Über diesen UNIAN, der im Zentrum von Public Relations von GUMVD der Ukraine im Gebiet von Dnepropetrovsk berichtet ist.

"Ja, wir wissen über solche Veröffentlichung. Darauf wird es auf dem Chef der Abteilung von Inneren Angelegenheiten des Gebiets berichtet, es studiert im Ministerium", - hat in TsOS erzählt, hinzugefügt, dass die Endadoption jeder Entscheidung Zeit verlangen wird. "Es gibt zu viel Information sofort, um jede Entscheidung zu treffen", - hat in der Miliz von Dnepropetrovsk betont.

Der Reihe nach, im Ministerium von Inneren Angelegenheiten der Ukraine hat diese Information bestätigt, bemerkt, dass die Materialien, die in der Veröffentlichung wirklich festgesetzt sind, im Ministerium beim Studieren an einem von Vizeministern sind.

Zur gleichen Zeit, im Büro des Anklägers des Gebiets von Dnepropetrovsk hat geantwortet, dass irgendwelche Materialien von jedem darüber nicht erhalten haben, sind wir mit der Veröffentlichung nicht vertraut, aber haben versprochen, der die passenden Maßnahmen der Reaktion im Falle des Erreichens der Adresse ergreifen wird.

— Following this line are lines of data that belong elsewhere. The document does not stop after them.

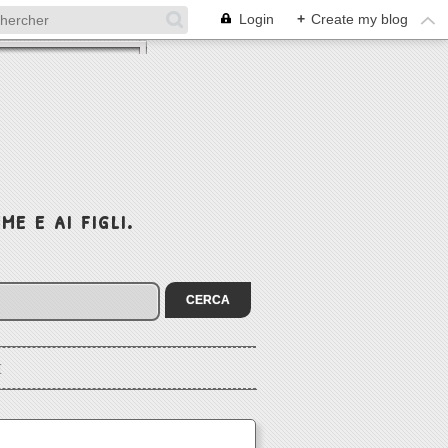
Login
+
Create my blog
e e ai figli.
I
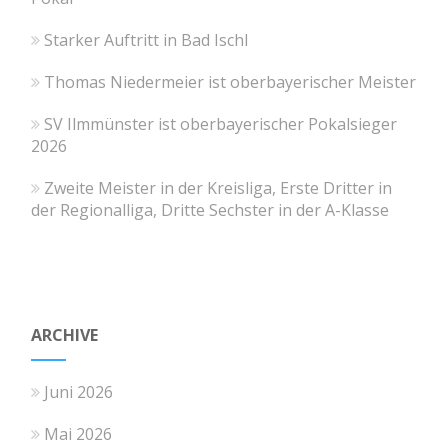
Starker Auftritt in Bad Ischl
Thomas Niedermeier ist oberbayerischer Meister
SV Ilmmünster ist oberbayerischer Pokalsieger
2026
Zweite Meister in der Kreisliga, Erste Dritter in
der Regionalliga, Dritte Sechster in der A-Klasse
ARCHIVE
Juni 2026
Mai 2026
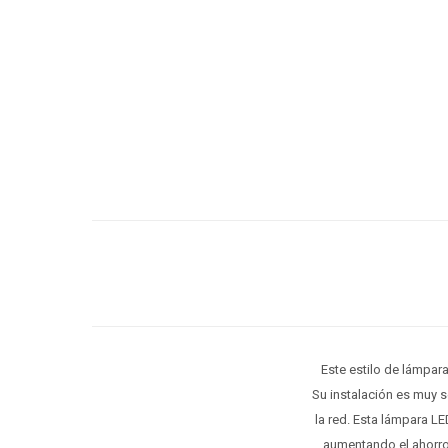
Este estilo de lámpar
Su instalación es muy s
la red. Esta lámpara L
aumentando el ahorro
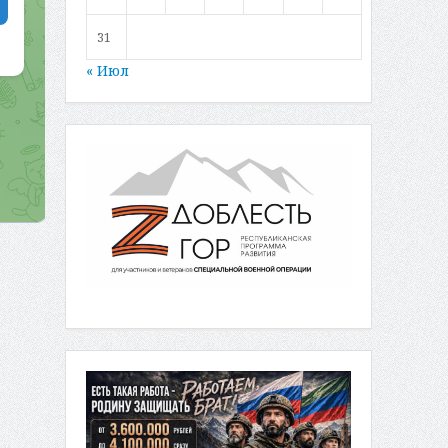
31
« Июл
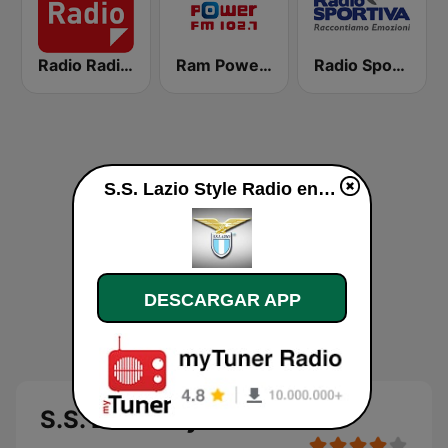
Radio Radio 104.5 FM
Ram Power FM
Radio Sportiva
S.S. Lazio Style Radio en vivo
DESCARGAR APP
S.S. Lazio Style Radio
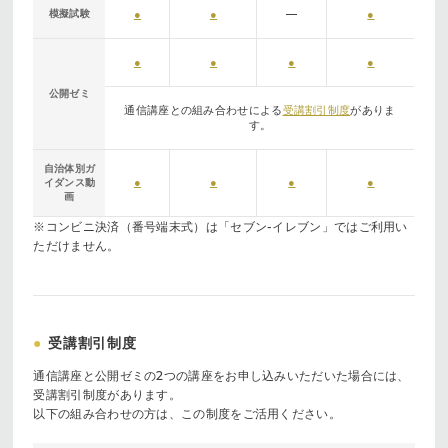
模擬試験
●
●
—
●
●
●
●
●
公開ゼミ
通信講座との組み合わせによる
受講割引制度
がありま
す。
自治体別ガ
●
●
●
●
イダンス動
画
※コンビニ決済（番号端末式）は「セブン-イレブン」ではご利用い
ただけません。
●
受講割引制度
通信講座と公開ゼミの2つの講座をお申し込みいただいた場合には、
受講割引制度があります。
以下の組み合わせの方は、この制度をご活用ください。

Zur gleichen Zeit, im Anklägergeneralbüro der Ukraine hat noch die Endantwort der ziemlich möglichen Reaktion zur Information nicht gegeben hat in der Zeitung festgesetzt, jedoch hat erklärt, dass, "selbst wenn seine Kontrolle auf der Kontrolle am allgemeinen Ankläger stehen würde, lokale Körper des Büros des Anklägers auf einem Platz", d. h.

verstehen müssen

Heute erwartet der UNIAN die Antwort vom Staatsbüro des Bezirksstaatsanwalts.

Wie berichtet, war der UNIAN, letzte Woche die Zeitung von Antimafiya, die Information über kriminelle Schemas angeblich enthält, die stattfinden, an dem die Spitzenbeamten der Stadt, Leiter der Mehrheit des Stadtrats und der hohen Stadtbeamten beteiligt werden, in Dnepropetrovsk weit verbreitet.

Autoren der Ausgabe erklären insbesondere, dass Vertreter der Stadtmacht direkte Teilnehmer von Schemas auf dem ungesetzlichen Vertrieb von Ländern sind, im Stadteigentum seiend. So ist es eine Frage ungefähr 900 Hektar der ungesetzlich zugeteilten Erde in der Stadt. In Materialschattenschemas des Vertriebs der Mittel werden Kommunikationen zwischen korrupten Beamten angegeben.